The issue I see with returning a `KVec` is that it imposes a dynamic
allocation for every message. Granted, this is what the current code
does, but now that we have this `&mut self` logic in place that
guarantees exclusive access, we can also turn the receiving `KVec` into
a member of `Fsp` and keep passing it as a mut reference to avoid that.

>
>> +
>> + /// Writes `packet` to FSP EMEM and updates the queue pointers to notify FSP.
>> + ///
>> + /// Returns `EINVAL` if `packet` is empty or its length is not 4-byte aligned.
>> + #[expect(dead_code)]
>> + pub(crate) fn send_msg(&mut self, bar: &Bar0, packet: &[u8]) -> Result {
>> + if packet.is_empty() {
>> + return Err(EINVAL);
>> + }
>> +
>> + // Write message to EMEM at offset 0 (validates 4-byte alignment)
>> + self.write_emem(bar, 0, packet)?;
>> +
>> + // Update queue pointers.
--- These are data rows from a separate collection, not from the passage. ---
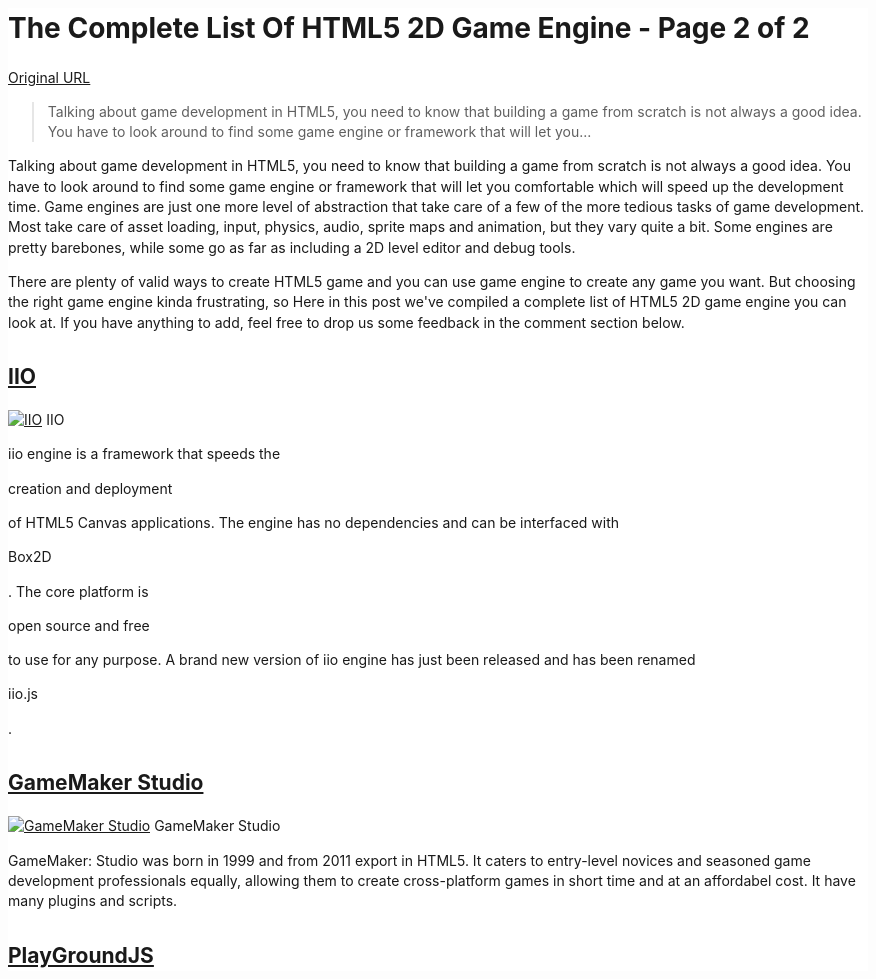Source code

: # The Complete List Of HTML5 2D Game Engine - Page 2 of 2

[Original URL](http://www.woltbit.com/resources/the-complete-list-of-html5-2d-game-engine/2/)

> Talking about game development in HTML5, you need to know that building a game from scratch is not always a good idea. You have to look around to find some game engine or framework that will let you...

Talking about game development in HTML5, you need to know that building a game from scratch is not always a good idea. You have to look around to find some game engine or framework that will let you comfortable which will speed up the development time. Game engines are just one more level of abstraction that take care of a few of the more tedious tasks of game development. Most take care of asset loading, input, physics, audio, sprite maps and animation, but they vary quite a bit. Some engines are pretty barebones, while some go as far as including a 2D level editor and debug tools.

There are plenty of valid ways to create HTML5 game and you can use game engine to create any game you want. But choosing the right game engine kinda frustrating, so Here in this post we've compiled a complete list of HTML5 2D game engine you can look at. If you have anything to add, feel free to drop us some feedback in the comment section below.

## [IIO](http://iioengine.com/ "IIO")

[![IIO](http://www.woltbit.com/wp-content/uploads/2015/12/IIO.jpg)](http://www.woltbit.com/wp-content/uploads/2015/12/IIO.jpg) IIO

iio engine is a framework that speeds the 

<span class="kwd">creation and deployment</span>

 of HTML5 Canvas applications. The engine has no dependencies and can be interfaced with

<span class="kwd">Box2D</span>

. The core platform is 

<span class="kwd">open source and free</span>

 to use for any purpose. A brand new version of iio engine has just been released and has been renamed 

<span class="kwd">iio.js</span>

.

## [GameMaker Studio](http://www.yoyogames.com/studio "GameMaker Studio")

[![GameMaker Studio](http://www.woltbit.com/wp-content/uploads/2015/12/GameMaker-Studio.jpg)](http://www.woltbit.com/wp-content/uploads/2015/12/GameMaker-Studio.jpg) GameMaker Studio

GameMaker: Studio was born in 1999 and from 2011 export in HTML5\. It caters to entry-level novices and seasoned game development professionals equally, allowing them to create cross-platform games in short time and at an affordabel cost. It have many plugins and scripts.

## [PlayGroundJS](http://playgroundjs.com/ "PlayGroundJS")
TAIL points at the last DWORD written.
>> + let tail_offset = u32::try_from(packet.len() - 4).map_err(|_| EINVAL)?;
>> + bar.write_reg(regs::NV_PFSP_QUEUE_TAIL::zeroed().with_address(tail_offset));
>> + bar.write_reg(regs::NV_PFSP_QUEUE_HEAD::zeroed().with_address(0));
>> +
>> + Ok(())
>> + }
>> +
>> + /// Reads `size` bytes from FSP EMEM into `buffer` and resets the queue pointers.
>> + ///
>> + /// `size` comes from `poll_msgq`. Returns `EINVAL` if `size` is 0, exceeds
>> + /// `buffer`, or is not 4-byte aligned.
>> + #[expect(dead_code)]
>> + pub(crate) fn recv_msg(&mut self, bar: &Bar0, buffer: &mut [u8], size: usize) -> Result {
>> + if size == 0 || size > buffer.len() {
>> + return Err(EINVAL);
>> + }
>> +
>> + // Read response from EMEM at offset 0 (validates 4-byte alignment)
>> + self.read_emem(bar, 0, &mut buffer[..size])?;
>> +
>> + // Reset message queue pointers after reading
>> + bar.write_reg(regs::NV_PFSP_MSGQ_TAIL::zeroed().with_address(0));
>> + bar.write_reg(regs::NV_PFSP_MSGQ_HEAD::zeroed().with_address(0));
>> +
>> + Ok(())
>> + }
>
> I think we can remove the `size` argument and have the caller pass in
> an appropriately sized slice (altho obviated by my other comment).

Agreed, having both a slice and a length parameter is redundant and
requires extra checks that shouldn't be necessary. `recv_msg` is also
called right after we resized the receiving vector to the right size, so
we currently do have a call-time guarantee that `size == buffer.len()`.